- Bindi Bindi
- Coordinates: 30°38′S 116°22′E﻿ / ﻿30.633°S 116.367°E
- Country: Australia
- State: Western Australia
- LGA(s): Shire of Moora;
- Location: 209 km (130 mi) N of Perth; 35 km (22 mi) E of Moora;
- Established: 1947

Government
- • State electorate(s): Moore;
- • Federal division(s): Durack;

Area
- • Total: 408 km^{2} (158 sq mi)
- Elevation: 310 m (1,020 ft)

Population
- • Total(s): 59 (SAL 2021)
- Postcode: 6574

= Bindi Bindi =

Bindi Bindi is a small town located between Moora and Wongan Hills in the Wheatbelt region of Western Australia. It has a population of 59 as of the 2021 census.

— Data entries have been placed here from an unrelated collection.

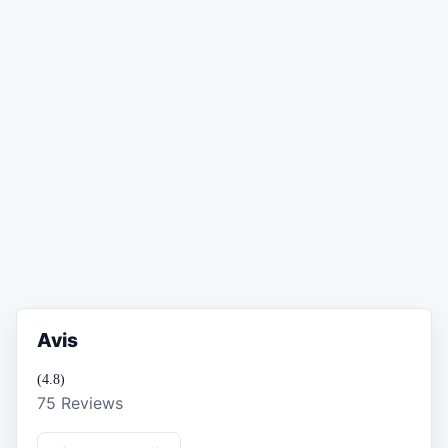
Avis
(4.8)
75 Reviews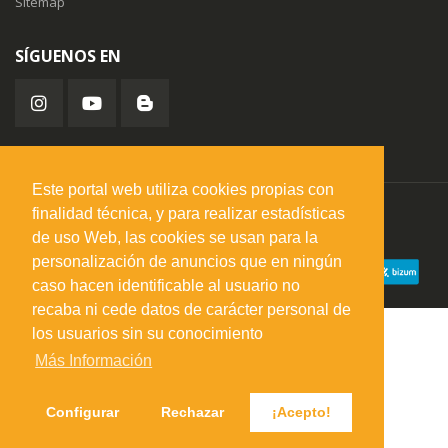
Sitemap
SÍGUENOS EN
Este portal web utiliza cookies propias con
finalidad técnica, y para realizar estadísticas
misuperfavorito.com.
© 2026. Todos los derechos reservados.
de uso Web, las cookies se usan para la
personalización de anuncios que en ningún
caso hacen identificable al usuario no
recaba ni cede datos de carácter personal de
los usuarios sin su conocimiento
Más Información
Configurar
Rechazar
¡Acepto!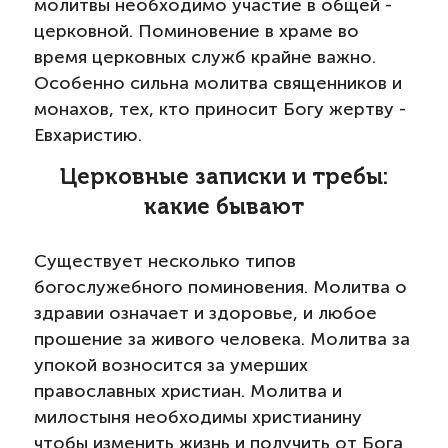
молитвы необходимо участие в общей -
церковной. Поминовение в храме во
время церковных служб крайне важно.
Особенно сильна молитва священников и
монахов, тех, кто приносит Богу жертву -
Евхаристию.
Церковные записки и требы:
какие бывают
Существует несколько типов
богослужебного поминовения. Молитва о
здравии означает и здоровье, и любое
прошение за живого человека. Молитва за
упокой возносится за умерших
православных христиан. Молитва и
милостыня необходимы христианину
чтобы изменить жизнь и получить от Бога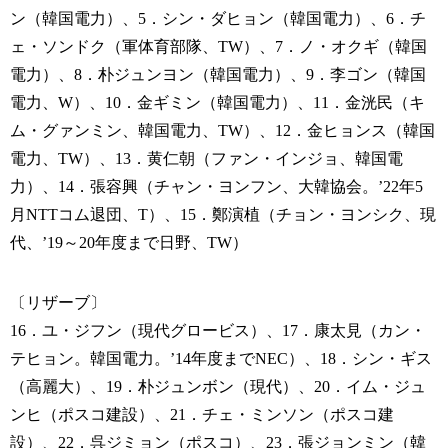
ン（韓国電力）、5．シン・ダヒョン（韓国電力）、6．チ
ェ・ソンドク（軍体育部隊、TW）、7．ノ・オクギ（韓国
電力）、8．朴ジュンヨン（韓国電力）、9．李ゴン（韓国
電力、W）、10．金ギミン（韓国電力）、11．金洸民（キ
ム・グァンミン、韓国電力、TW）、12．金ヒョンス（韓国
電力、TW）、13．黄仁朝（ファン・インジョ、韓国電
力）、14．張容興（チャン・ヨンフン、大韓協会。’22年5
月NTTコム退団、T）、15．鄭演植（チョン・ヨンシク、現
代、’19～20年度まで日野、TW）
〔リザーブ〕
16．ユ・ジフン（現代グロービス）、17．康太見（カン・
テヒョン。韓国電力。’14年度までNEC）、18．シン・ギス
（高麗大）、19．朴ジュンボン（現代）、20．イム・ジュ
ンヒ（ポスコ建設）、21．チェ・ミンソン（ポスコ建
設）、22．呉ジミョン（ポスコ）、23．張ジョンミン（韓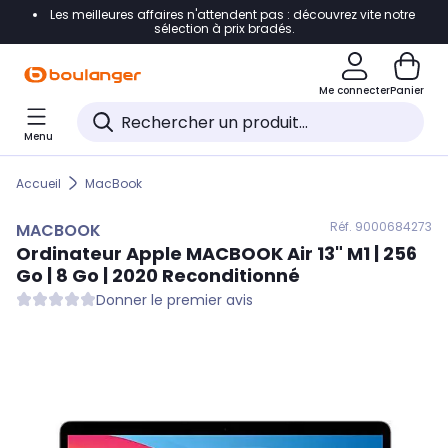
Les meilleures affaires n'attendent pas : découvrez vite notre
Accéder directement à la navigation
sélection à prix bradés.
Accéder directement au contenu
Me connecter
Panier
Accéder directement au pied de page
Menu
Accéder directement au chatbot
Accueil
MacBook
Réf. 900
0684273
MACBOOK
Ordinateur Apple
MACBOOK
Air 13" M1 | 256
Go | 8 Go | 2020 Reconditionné
Donner le premier avis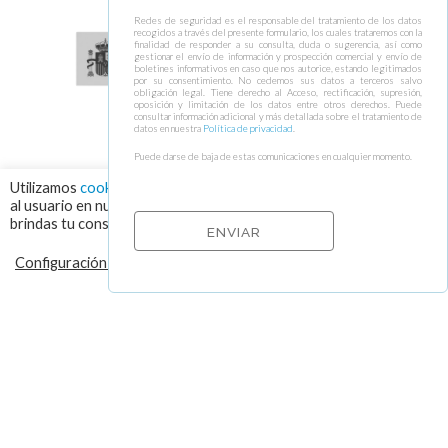
Redes de seguridad es el responsable del tratamiento de los datos
recogidos a través del presente formulario, los cuales trataremos con la
finalidad de responder a su consulta, duda o sugerencia, así como
gestionar el envío de información y prospección comercial y envío de
boletines informativos en caso que nos autorice, estando legitimados
por su consentimiento. No cedemos sus datos a terceros salvo
obligación legal. Tiene derecho al Acceso, rectificación, supresión,
oposición y limitación de los datos entre otros derechos. Puede
consultar información adicional y más detallada sobre el tratamiento de
datos en nuestra
Política de privacidad
.
Puede darse de baja de estas comunicaciones en cualquier momento.
Utilizamos
cookies
para asegurar que damos la mejor experiencia
al usuario en nuestra web. Haciendo click en el botón "Aceptar",
brindas tu consentimiento para el uso de todas las cookies.
Configuración de cookies
RECHAZAR
ACEPTAR
© 2026 VISOR FALL ARREST NETS Redes de seguridad y elementos de
protección colectiva ⁃
Política de cookies y protección de datos
⁃
Condiciones de
envío
⁃ Design by
Ixotype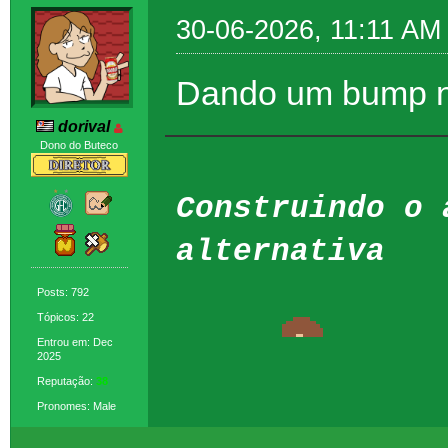
30-06-2026, 11:11 AM
Dando um bump ne
dorival
Dono do Buteco
Construindo o 
alternativa
Posts: 792
Tópicos: 22
Entrou em: Dec
2025
Reputação:
38
Pronomes: Male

The town originated as a Western Australian Government Railways siding and was gazetted in 1947. The name is believed to be Aboriginal in origin, and is thought to be a word for a sharp stick used to fasten a coat. As is usual in Aboriginal languages, doubling the word means that there are many of the same objects so it is presumed that there were many coat fastening sticks to be found in this area. Other sources indicate that the word 'bindi' means little girl in an (unknown) Aboriginal dialect, whilst the more popular translation of the term in recent times indicates that 'bindi bindi' is the Noongar word for 'butterfly'.

The main industry in town is wheat farming with the town being a Cooperative Bulk Handling receival site.